» Selected extract
Mosaic with a wolf suckling twins at Ma’arrat al-Nu’man, Syria, with inscription showing that the mosaic came from a hospital built in 511.

The first time I saw an image of this mosaic I thought the spellings of the names very odd.  PWMYΛΛΟC and PWΔC, except the delta looks like it has a tail like a funny iota script.  So perhaps its reads PWAiC, but that doesn’t make much sense either.  At with point I stopped worrying about it because its way after my period and just a distraction from getting this book done.  

Then today I started thinking about that odd letter in the twin’s name who isn’t Romyllos or Romulus or however you want to spell it.  I was reading Wiseman’s chapter on L. Brutus in his Unwritten Rome (2008) and I read this fragment of Alcimus (FGrH 560 F 4 = Festus 326-8L):

Alcimus says that Romulus was the son of Aeneas’ wife Tyrrhenia, and from Romulus was born Aeneas’ granddaughter Alba, whose son, called Rhodius, founded Rome.

Wiseman goes on (p. 302 ff.) to explain that ardea means heron and so does rhodios in Greek and so this passage is about Ardea claiming to be founder of Rome.  

Anyways.  I doubt a late Syrian mosaicist was following Alcimus or anything.

» Supplied information
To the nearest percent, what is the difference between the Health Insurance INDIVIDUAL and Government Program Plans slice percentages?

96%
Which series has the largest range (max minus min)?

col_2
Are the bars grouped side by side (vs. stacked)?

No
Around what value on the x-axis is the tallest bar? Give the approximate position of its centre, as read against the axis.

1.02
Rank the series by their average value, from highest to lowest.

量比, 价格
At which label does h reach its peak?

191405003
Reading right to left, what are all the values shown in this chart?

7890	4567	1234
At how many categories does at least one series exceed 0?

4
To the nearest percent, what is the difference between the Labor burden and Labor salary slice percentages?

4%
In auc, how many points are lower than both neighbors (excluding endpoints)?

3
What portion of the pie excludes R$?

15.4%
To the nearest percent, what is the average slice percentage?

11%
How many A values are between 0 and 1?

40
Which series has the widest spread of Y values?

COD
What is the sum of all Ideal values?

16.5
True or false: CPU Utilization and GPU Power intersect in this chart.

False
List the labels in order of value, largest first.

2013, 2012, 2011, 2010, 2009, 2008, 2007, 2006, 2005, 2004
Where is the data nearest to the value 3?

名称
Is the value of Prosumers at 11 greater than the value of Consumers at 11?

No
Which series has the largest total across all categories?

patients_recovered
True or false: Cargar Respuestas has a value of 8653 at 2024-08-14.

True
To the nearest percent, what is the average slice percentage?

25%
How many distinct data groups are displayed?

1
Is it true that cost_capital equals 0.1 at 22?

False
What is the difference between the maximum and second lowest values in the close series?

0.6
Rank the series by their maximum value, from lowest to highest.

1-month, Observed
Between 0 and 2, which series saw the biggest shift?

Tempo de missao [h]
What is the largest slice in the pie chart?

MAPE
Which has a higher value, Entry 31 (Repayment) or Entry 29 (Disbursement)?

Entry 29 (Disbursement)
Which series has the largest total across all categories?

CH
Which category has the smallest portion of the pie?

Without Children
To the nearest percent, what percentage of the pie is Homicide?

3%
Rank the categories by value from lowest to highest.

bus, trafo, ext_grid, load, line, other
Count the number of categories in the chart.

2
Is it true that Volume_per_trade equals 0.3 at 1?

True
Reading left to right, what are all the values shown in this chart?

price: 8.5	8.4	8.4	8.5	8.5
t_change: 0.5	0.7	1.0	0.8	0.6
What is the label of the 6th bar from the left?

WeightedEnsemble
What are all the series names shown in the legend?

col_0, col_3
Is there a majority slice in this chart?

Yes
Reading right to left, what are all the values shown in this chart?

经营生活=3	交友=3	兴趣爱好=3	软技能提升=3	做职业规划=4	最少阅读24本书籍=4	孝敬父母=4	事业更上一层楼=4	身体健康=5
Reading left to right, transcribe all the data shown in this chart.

» Exercise set
1. Please copy the passage of the wolf-and-twins mosaic text from "Alcimus says that" to "Rhodius, founded Rome.".
2. In one to three sentences, explain why, according to the mosaic text, the Alcimus fragment is about Ardea claiming to be the founder of Rome.

» Written responses
1.
Alcimus says that Romulus was the son of Aeneas’ wife Tyrrhenia, and from Romulus was born Aeneas’ granddaughter Alba, whose son, called Rhodius, founded Rome.

2. Wiseman explains that ardea means heron, and so does rhodios in Greek. The fragment says Rome was founded by Alba's son Rhodius, so it is read as Ardea claiming to have founded Rome.